== Texte

1. Salarié occupé auprès de plusieurs employeurs
Tout salarié occupé auprès de plusieurs employeurs est assuré obligatoirement en prévoyance professionnelle, s’il atteint le seuil d’entrée LPP auprès d’un de ses employeurs et remplit les autres conditions de l’assurance obligatoire (art. 7 LPP), soit celle liée à l’âge, de même que l’absence d’une clause d’exclusion de l’assurance obligatoire (art. 1j de l’ordonnance sur la prévoyance professionnelle vieillesse, survivants et invalidité, OPP 2; RS 831.441.1). Si le salaire n’atteint le seuil d’entrée LPP auprès d’aucun de ses employeurs, le salarié doit agir proactivement, afin de se faire assurer en prévoyance professionnelle (assurance facultative).
En effet, il lui appartient, si le salaire annuel total afférent à toutes ses activités dépasse le seuil d’entrée LPP, de s’adresser à l’une des institutions de prévoyance auxquelles est affilié l’un de ses employeurs, afin de vérifier qu’une assurance facultative est possible, selon les dispositions réglementaires de l’institution de prévoyance en question. À défaut, il peut s’adresser à la Fondation institution supplétive LPP, qui devra l’assurer (art. 46 al. 1 LPP et art. 60 al. 2 let. c LPP).
Si le salarié est déjà assuré obligatoirement auprès d’une institution de prévoyance, il peut contracter auprès d’elle si les dispositions réglementaires l’y autorisent, ou, si ce n’est pas le cas, auprès de la Fondation institution supplétive LPP, afin de conclure une assurance complémentaire pour le solde des salaires perçus auprès de ses autres employeurs (art. 46 al. 2 LPP).

====
== Données

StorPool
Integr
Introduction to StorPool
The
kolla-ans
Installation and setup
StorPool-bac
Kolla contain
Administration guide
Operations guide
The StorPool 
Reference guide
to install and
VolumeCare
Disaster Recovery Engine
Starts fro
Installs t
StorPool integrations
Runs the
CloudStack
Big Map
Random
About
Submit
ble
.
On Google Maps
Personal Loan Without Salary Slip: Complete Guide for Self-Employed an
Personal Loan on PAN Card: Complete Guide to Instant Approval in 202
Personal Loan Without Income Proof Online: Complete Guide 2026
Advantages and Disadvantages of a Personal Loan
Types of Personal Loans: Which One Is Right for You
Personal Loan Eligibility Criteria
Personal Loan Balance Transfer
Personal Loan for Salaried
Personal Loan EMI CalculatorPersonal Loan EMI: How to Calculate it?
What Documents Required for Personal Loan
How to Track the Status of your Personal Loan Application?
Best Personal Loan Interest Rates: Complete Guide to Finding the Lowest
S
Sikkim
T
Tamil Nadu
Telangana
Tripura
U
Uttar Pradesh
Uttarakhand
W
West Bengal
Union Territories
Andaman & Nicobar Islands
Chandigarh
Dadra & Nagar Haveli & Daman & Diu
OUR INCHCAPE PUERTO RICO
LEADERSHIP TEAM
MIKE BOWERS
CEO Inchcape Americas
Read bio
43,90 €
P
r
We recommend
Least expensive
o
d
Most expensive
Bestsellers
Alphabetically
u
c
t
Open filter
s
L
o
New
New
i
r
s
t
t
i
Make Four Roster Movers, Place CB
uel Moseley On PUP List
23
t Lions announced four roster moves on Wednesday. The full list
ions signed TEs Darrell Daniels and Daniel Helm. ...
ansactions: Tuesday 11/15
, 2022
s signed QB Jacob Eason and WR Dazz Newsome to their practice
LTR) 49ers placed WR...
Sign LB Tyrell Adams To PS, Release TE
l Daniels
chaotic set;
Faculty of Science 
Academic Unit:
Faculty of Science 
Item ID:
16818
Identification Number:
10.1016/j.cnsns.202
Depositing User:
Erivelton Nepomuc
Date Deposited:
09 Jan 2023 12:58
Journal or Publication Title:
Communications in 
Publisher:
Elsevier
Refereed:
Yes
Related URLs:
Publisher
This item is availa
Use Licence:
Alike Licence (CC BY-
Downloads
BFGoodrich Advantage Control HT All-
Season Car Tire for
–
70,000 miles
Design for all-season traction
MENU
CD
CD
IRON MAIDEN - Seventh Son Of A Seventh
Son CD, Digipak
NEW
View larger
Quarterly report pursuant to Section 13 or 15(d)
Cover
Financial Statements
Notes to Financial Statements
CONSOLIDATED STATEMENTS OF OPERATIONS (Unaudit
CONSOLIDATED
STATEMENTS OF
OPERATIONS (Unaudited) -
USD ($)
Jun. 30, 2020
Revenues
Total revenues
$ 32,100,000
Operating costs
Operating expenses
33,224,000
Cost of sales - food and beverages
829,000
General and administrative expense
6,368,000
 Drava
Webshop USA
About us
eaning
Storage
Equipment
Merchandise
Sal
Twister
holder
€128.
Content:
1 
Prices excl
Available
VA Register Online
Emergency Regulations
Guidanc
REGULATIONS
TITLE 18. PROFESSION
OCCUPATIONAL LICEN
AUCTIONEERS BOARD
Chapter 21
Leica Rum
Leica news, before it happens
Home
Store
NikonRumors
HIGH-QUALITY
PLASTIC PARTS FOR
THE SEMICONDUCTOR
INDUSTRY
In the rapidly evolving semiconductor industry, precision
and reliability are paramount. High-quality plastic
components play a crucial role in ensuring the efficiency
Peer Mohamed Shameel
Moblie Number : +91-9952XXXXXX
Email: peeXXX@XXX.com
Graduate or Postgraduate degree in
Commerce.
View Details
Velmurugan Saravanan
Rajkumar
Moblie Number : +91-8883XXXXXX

====

Consigne:
D'après le texte sur le salarié occupé auprès de plusieurs employeurs :
(a) Que doit faire le salarié si son salaire n'atteint le seuil d'entrée LPP auprès d'aucun de ses employeurs ?
(b) Quel organisme devra l'assurer si aucune institution de prévoyance d'un de ses employeurs ne permet une assurance facultative ?
(c) Sur quoi porte l'assurance complémentaire que peut conclure un salarié déjà assuré obligatoirement ?
Les données n'interviennent pas dans cet exercice.

Réponse:
(a) Il doit agir proactivement afin de se faire assurer en prévoyance professionnelle (assurance facultative).
(b) La Fondation institution supplétive LPP.
(c) Sur le solde des salaires perçus auprès de ses autres employeurs.